CS50's free SQL course is a strong place to start and does not cost anything. Once you can write a SELECT with a WHERE and a JOIN without looking it up, wire your API from Step 4 into a real database so data survives a restart. That single upgrade, from an in-memory list to a Postgres table, teaches you more than a week of reading. See /languages/sql for the full list of SQL course options.
Step 6: Authentication and security basics
Auth is where beginners either learn good habits or pick up dangerous ones. You need to understand a handful of ideas: how passwords should be stored (hashed, never plaintext), what a session is, what a JWT is, and roughly how OAuth lets someone log in with Google or GitHub.

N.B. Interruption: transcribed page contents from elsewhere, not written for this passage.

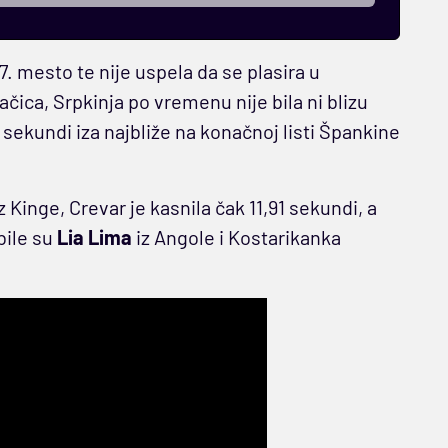
. mesto te nije uspela da se plasira u
ačica, Srpkinja po vremenu nije bila ni blizu
sekundi iza najbliže na konačnoj listi Špankine
z Kinge, Crevar je kasnila čak 11,91 sekundi, a
bile su
Lia Lima
iz Angole i Kostarikanka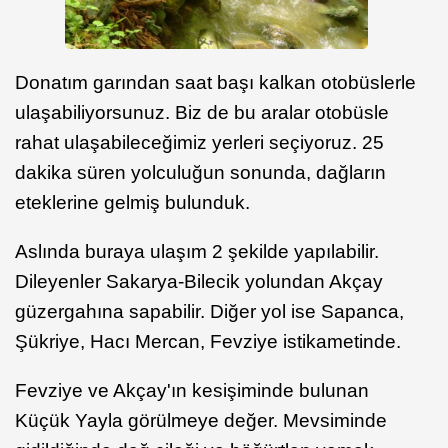
Donatım garından saat başı kalkan otobüslerle
ulaşabiliyorsunuz. Biz de bu aralar otobüsle
rahat ulaşabileceğimiz yerleri seçiyoruz. 25
dakika süren yolculuğun sonunda, dağların
eteklerine gelmiş bulunduk.
Aslında buraya ulaşım 2 şekilde yapılabilir.
Dileyenler Sakarya-Bilecik yolundan Akçay
güzergahına sapabilir. Diğer yol ise Sapanca,
Şükriye, Hacı Mercan, Fevziye istikametinde.
Fevziye ve Akçay'ın kesişiminde bulunan
Küçük Yayla görülmeye değer. Mevsiminde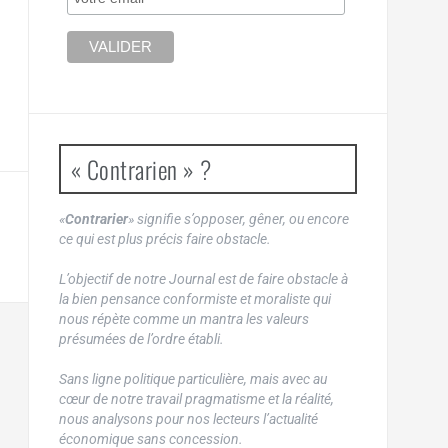
« Contrarien » ?
«
Contrarier
» signifie s’opposer, gêner, ou encore
ce qui est plus précis faire obstacle.
L’objectif de notre Journal est de faire obstacle à
la bien pensance conformiste et moraliste qui
nous répète comme un mantra les valeurs
présumées de l’ordre établi.
Sans ligne politique particulière, mais avec au
cœur de notre travail pragmatisme et la réalité,
nous analysons pour nos lecteurs l’actualité
économique sans concession.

The most important lesson is what not to do: never store a plaintext password, and never write your own crypto or your own auth from scratch for a real app. Use an established library. Your job is to understand the pieces well enough to wire a trusted library in correctly, not to reinvent it. You are not becoming a security researcher here. You are learning enough to avoid the mistakes that leak user data.
Step 7: Deploy something
A project that only runs on your laptop does not count. Employers want to click a link and see your work running. Render and Fly.io both have free tiers that handle small apps fine, and both let you push a Node or Python API to a public URL.
The first deploy is always a little painful: environment variables, a database connection string, a build step that behaves differently in production. Push through it once and the second deploy takes ten minutes. Get your API and its database live on a real URL, then put the link in your README. Two or three deployed projects beat ten repos that only ran locally.
How long does it take?
Straight answer, no softening. At 1 to 2 hours per day, Steps 1 through 7 take about 12 to 18 months to reach job-ready. At a career-change pace of 4 to 6 hours per day, 6 to 9 months is realistic.

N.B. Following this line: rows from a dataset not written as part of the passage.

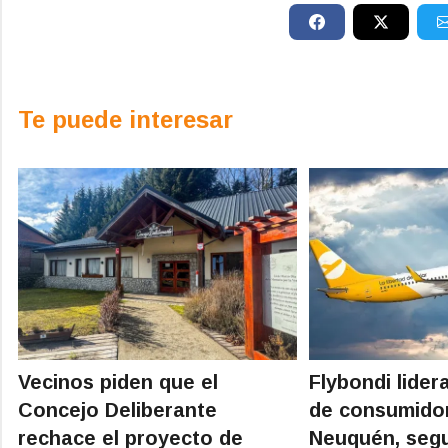
Te puede interesar
Vecinos piden que el
Flybondi lider
Concejo Deliberante
de consumido
rechace el proyecto de
Neuquén, segu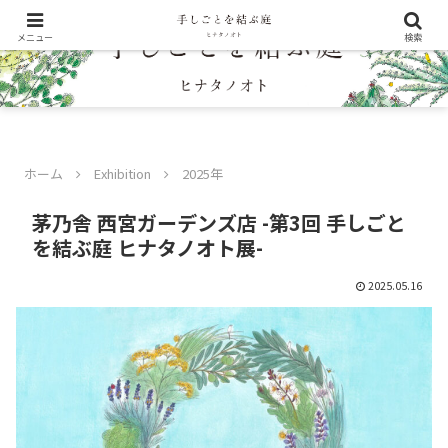
メニュー
検索
ホーム
Exhibition
2025年
茅乃舎 西宮ガーデンズ店 -第3回 手しごと
を結ぶ庭 ヒナタノオト展-
2025.05.16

The variable that matters most is not hours logged, it is how many things you build and deploy along the way. People who build while they learn get hired faster than people who finish every course first and start building later. If you want the structured version of this timeline with checkpoints, /learn/backend lays out the path step by step, and /roadmap/backend shows the same journey as a visual roadmap.
What about Boot.dev?
Boot.dev is a paid platform built specifically for backend development, and it is the most structured guided path if you want one place that takes you end to end. The early chapters are free to try, so you can see whether the format fits you before paying. We wrote a full review at /guides/why-bootdev-for-backend-2026.
If you want to stay free-only, you can. The Odin Project's NodeJS path and Full Stack Open both cover backend properly without a paywall, and freeCodeCamp's Back End Development certification is free with a certificate at the end. Paid platforms buy you structure and less time deciding what to learn next. Free platforms ask you to assemble the path yourself, which is completely doable with the sequence above.